■ LESETEXT
Gott ist nah – auch in der Katastrophe

Eva Reuter
Ein Beitrag von Eva Reuter, Katholische Pastoralreferentin, Betriebsseelsorge im Bistum Mainz / Regionalstelle Rheinhessen

Überlebende haben später erzählt: „Die Kapelle hat bis zum Schluss gespielt“. Als die Titanic am 15. April 1912 gesunken ist, waren noch über 1500 Menschen auf dem beschädigten Schiff – auch die Musiker. Normalerweise spielten sie zur Unterhaltung der besser gestellten Passagiere. Auch die Musiker sind beim Untergang des Luxusschiffs gestorben. Nur 706 Personen wurden damals gerettet. 

Trotzdem bin ich nicht „gottverlassen“

Es ist nicht ganz klar, welches Stück die Musiker wirklich als letztes gespielt haben. Manche Überlebenden erinnerten sich an den Choral „Näher mein Gott zu dir“, der in vielen christlichen Kirchen sehr bekannt ist. (Gotteslob Nr. 502/ ev. Gesangbuch z.T. regional Nr. 691)

Im Liedtext geht es um die Nähe zu Gott und die Verbindung zu ihm. Ich weiß nicht, ob der Choral ein Trost war für die Menschen auf der Titanic, die den Tod vor Augen hatten.  Mich erinnert die Geschichte heute daran: Gott ist auch in der größten Katastrophe da. Als Christin glaube ich: Gott ist mir in meinem Leben nah. Manchmal sind die Umstände vielleicht hart oder gar katastrophal - und trotzdem bin ich nicht „gottverlassen“.

■ ZU BEARBEITEN
Beantworte die folgenden Fragen anhand des Lesetextes zum Untergang der Titanic:
1. Für wen spielten die Musiker normalerweise?
2. Wie viele Personen wurden gerettet?
3. An welchen Choral erinnerten sich manche Überlebenden?

■ BEREITGESTELLTE DATEN
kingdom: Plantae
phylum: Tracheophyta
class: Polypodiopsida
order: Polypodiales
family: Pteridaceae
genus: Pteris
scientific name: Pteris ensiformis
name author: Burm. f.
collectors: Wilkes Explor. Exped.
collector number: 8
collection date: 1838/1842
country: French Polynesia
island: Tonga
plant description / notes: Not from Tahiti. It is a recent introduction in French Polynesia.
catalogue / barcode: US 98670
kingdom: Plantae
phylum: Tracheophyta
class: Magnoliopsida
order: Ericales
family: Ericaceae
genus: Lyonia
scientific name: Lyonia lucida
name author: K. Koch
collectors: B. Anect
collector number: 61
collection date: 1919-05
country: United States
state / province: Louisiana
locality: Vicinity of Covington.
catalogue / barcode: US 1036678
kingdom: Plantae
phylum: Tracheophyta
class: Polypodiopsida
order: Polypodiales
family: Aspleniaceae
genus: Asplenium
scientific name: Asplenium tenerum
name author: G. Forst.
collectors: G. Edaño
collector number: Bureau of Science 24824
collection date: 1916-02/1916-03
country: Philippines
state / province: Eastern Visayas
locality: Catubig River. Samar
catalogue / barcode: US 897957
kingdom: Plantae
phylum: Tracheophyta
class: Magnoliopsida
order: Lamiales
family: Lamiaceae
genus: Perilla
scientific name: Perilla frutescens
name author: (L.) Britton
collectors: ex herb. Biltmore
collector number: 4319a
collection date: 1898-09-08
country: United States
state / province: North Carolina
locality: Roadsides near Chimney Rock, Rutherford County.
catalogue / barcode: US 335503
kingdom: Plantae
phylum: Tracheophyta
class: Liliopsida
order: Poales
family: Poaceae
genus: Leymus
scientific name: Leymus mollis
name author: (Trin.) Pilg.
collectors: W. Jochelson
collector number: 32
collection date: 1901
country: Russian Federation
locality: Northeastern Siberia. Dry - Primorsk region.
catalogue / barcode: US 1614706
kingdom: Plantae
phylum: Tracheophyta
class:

■ LÖSUNG
1. Sie spielten zur Unterhaltung der besser gestellten Passagiere.
2. Es wurden nur 706 Personen gerettet.
3. Sie erinnerten sich an den Choral „Näher mein Gott zu dir“.